Segment Open

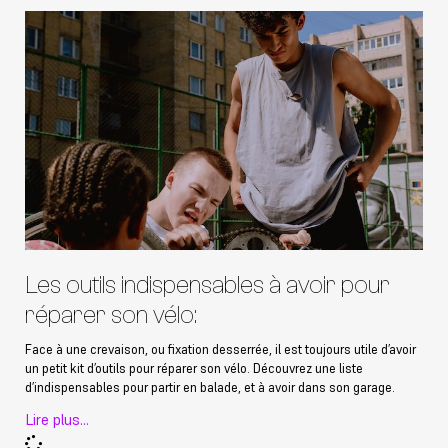
Les outils indispensables à avoir pour
réparer son vélo:
Face à une crevaison, ou fixation desserrée, il est toujours utile d’avoir
un petit kit d’outils pour réparer son vélo. Découvrez une liste
d’indispensables pour partir en balade, et à avoir dans son garage.
Lire plus...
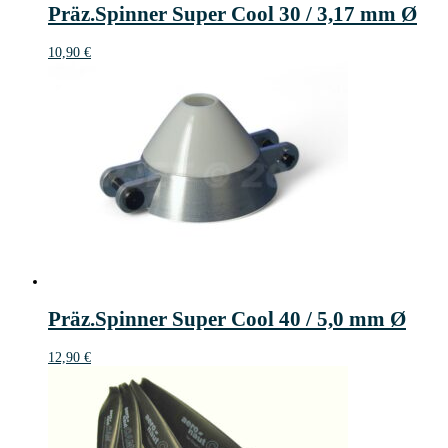
Präz.Spinner Super Cool 30 / 3,17 mm Ø
10,90
€
Präz.Spinner Super Cool 40 / 5,0 mm Ø
12,90
€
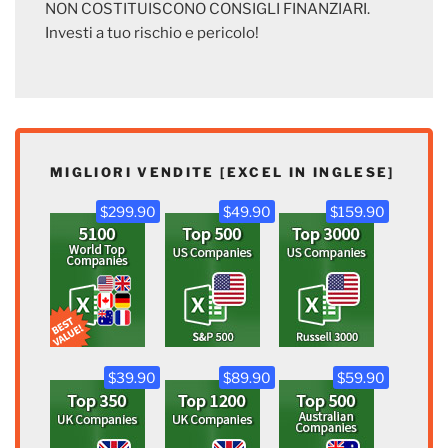
NON COSTITUISCONO CONSIGLI FINANZIARI.
Investi a tuo rischio e pericolo!
MIGLIORI VENDITE [EXCEL IN INGLESE]
$299.90
$49.90
$159.90
$39.90
$89.90
$59.90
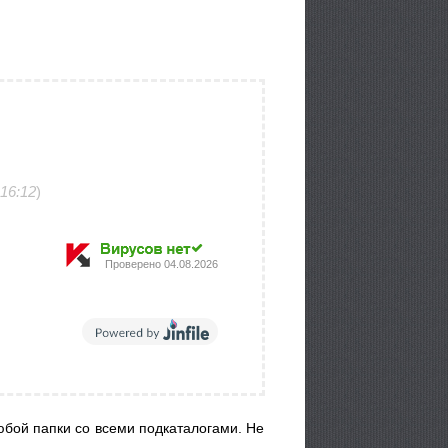
16:12
)
Проверено
04.08.2026
юбой папки со всеми подкаталогами. Не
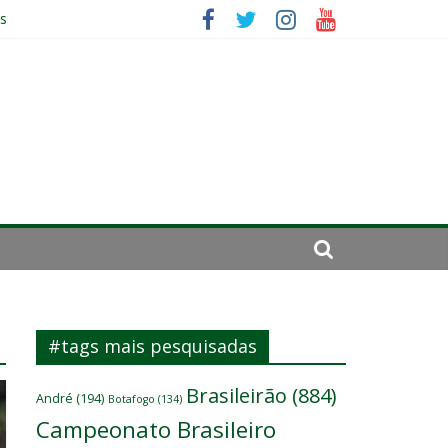
es
ará por cirurgia
elenco
#tags mais pesquisadas
Brasileirão
(884)
André
(194)
Botafogo
(134)
Campeonato Brasileiro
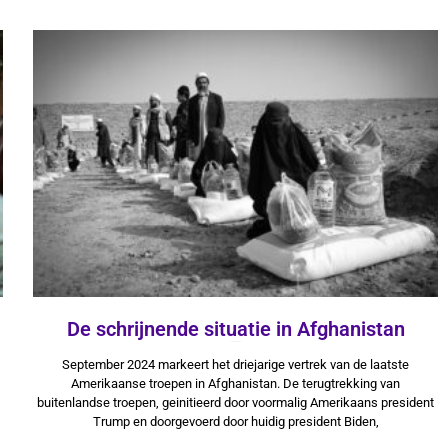
De schrijnende situatie in Afghanistan
9 oktober 2024
September 2024 markeert het driejarige vertrek van de laatste
Amerikaanse troepen in Afghanistan. De terugtrekking van
buitenlandse troepen, geinitieerd door voormalig Amerikaans president
Trump en doorgevoerd door huidig president Biden,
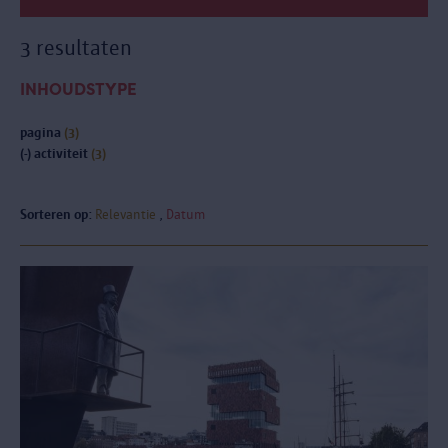
3 resultaten
INHOUDSTYPE
pagina
(3)
(-)
activiteit
(3)
Sorteren op:
Relevantie
Datum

Segment Closed

* Exercise directions: Find every line in the material that contains the string "indispensables", and copy each of those lines in full.

* Your solution:
Les outils indispensables à avoir pour
d’indispensables pour partir en balade, et à avoir dans son garage.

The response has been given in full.